## Activity
Only a number is expected: how many lines in these records mention the word "basket"?

## Records shown
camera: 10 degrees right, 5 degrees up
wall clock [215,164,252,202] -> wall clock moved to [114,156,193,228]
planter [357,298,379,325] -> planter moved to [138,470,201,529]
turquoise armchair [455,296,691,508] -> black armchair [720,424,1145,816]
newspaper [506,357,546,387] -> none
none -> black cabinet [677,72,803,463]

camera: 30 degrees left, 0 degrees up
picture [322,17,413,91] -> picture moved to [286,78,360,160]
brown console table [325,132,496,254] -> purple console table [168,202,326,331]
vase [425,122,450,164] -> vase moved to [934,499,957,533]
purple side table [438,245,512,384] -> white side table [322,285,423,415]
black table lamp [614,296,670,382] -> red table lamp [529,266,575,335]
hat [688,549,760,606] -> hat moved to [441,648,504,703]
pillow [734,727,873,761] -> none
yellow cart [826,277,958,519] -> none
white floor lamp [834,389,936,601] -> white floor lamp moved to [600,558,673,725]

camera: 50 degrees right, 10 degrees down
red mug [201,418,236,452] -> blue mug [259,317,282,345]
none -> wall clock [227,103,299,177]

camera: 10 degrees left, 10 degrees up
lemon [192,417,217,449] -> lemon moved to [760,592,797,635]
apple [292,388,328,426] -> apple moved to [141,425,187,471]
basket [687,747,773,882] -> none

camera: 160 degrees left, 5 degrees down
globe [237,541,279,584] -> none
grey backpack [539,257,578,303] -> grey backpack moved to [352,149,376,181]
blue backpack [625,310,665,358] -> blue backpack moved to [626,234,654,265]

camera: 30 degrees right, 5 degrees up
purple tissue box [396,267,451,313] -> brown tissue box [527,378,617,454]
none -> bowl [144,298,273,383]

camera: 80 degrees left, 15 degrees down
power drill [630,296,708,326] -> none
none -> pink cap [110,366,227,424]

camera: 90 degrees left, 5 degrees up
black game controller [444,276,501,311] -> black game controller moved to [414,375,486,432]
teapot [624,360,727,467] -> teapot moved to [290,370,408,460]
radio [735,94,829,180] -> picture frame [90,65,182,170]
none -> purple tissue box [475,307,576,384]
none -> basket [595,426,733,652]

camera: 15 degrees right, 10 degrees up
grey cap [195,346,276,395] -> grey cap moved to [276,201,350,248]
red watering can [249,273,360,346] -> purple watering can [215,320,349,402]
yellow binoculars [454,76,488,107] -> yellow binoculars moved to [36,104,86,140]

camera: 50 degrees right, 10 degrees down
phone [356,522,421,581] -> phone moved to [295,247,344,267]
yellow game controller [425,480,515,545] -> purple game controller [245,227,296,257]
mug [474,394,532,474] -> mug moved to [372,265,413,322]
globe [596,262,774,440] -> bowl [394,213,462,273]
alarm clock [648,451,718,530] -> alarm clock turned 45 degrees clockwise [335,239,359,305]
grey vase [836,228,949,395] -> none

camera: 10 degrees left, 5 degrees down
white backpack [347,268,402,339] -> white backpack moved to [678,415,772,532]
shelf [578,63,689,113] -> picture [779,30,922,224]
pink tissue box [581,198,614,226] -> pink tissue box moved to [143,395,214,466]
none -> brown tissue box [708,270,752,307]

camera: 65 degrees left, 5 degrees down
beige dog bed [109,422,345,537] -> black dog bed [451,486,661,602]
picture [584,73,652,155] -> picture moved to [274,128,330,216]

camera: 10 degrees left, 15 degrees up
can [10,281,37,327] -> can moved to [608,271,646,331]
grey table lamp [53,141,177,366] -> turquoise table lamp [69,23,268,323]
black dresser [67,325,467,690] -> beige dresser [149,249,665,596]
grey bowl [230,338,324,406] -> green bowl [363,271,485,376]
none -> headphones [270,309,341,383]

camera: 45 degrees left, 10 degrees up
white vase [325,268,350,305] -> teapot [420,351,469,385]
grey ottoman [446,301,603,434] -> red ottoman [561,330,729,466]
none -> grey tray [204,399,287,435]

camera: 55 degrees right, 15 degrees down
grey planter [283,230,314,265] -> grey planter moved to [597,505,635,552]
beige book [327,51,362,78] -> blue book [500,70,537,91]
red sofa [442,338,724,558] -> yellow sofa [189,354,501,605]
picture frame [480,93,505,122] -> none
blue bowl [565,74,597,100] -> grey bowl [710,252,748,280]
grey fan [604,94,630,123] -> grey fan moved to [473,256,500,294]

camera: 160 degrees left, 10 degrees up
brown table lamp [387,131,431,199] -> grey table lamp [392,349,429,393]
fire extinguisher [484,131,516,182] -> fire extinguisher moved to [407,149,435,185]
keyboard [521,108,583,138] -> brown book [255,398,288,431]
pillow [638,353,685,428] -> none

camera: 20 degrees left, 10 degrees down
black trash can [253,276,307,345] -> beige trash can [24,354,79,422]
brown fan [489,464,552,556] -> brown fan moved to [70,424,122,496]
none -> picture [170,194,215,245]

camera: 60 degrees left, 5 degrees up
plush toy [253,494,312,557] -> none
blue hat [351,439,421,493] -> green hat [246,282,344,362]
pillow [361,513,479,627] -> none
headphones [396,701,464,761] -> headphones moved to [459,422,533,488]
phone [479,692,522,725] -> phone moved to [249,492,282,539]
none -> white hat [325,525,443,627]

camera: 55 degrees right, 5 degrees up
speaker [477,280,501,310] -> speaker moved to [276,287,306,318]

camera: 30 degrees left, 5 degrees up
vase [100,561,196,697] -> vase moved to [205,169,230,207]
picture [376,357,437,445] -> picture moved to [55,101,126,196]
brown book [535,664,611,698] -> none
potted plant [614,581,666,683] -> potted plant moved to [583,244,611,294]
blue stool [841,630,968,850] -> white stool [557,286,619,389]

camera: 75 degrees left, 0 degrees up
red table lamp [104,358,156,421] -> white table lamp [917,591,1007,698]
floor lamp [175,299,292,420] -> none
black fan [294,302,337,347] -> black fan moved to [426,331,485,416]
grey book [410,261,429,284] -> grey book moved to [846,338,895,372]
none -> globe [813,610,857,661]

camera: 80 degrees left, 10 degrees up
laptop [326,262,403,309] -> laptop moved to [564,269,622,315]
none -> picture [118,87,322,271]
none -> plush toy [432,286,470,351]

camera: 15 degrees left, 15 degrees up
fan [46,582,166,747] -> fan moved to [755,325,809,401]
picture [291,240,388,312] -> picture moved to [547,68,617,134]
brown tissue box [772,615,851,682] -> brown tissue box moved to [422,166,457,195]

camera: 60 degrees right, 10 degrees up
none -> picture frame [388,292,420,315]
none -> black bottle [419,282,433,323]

## Task result
2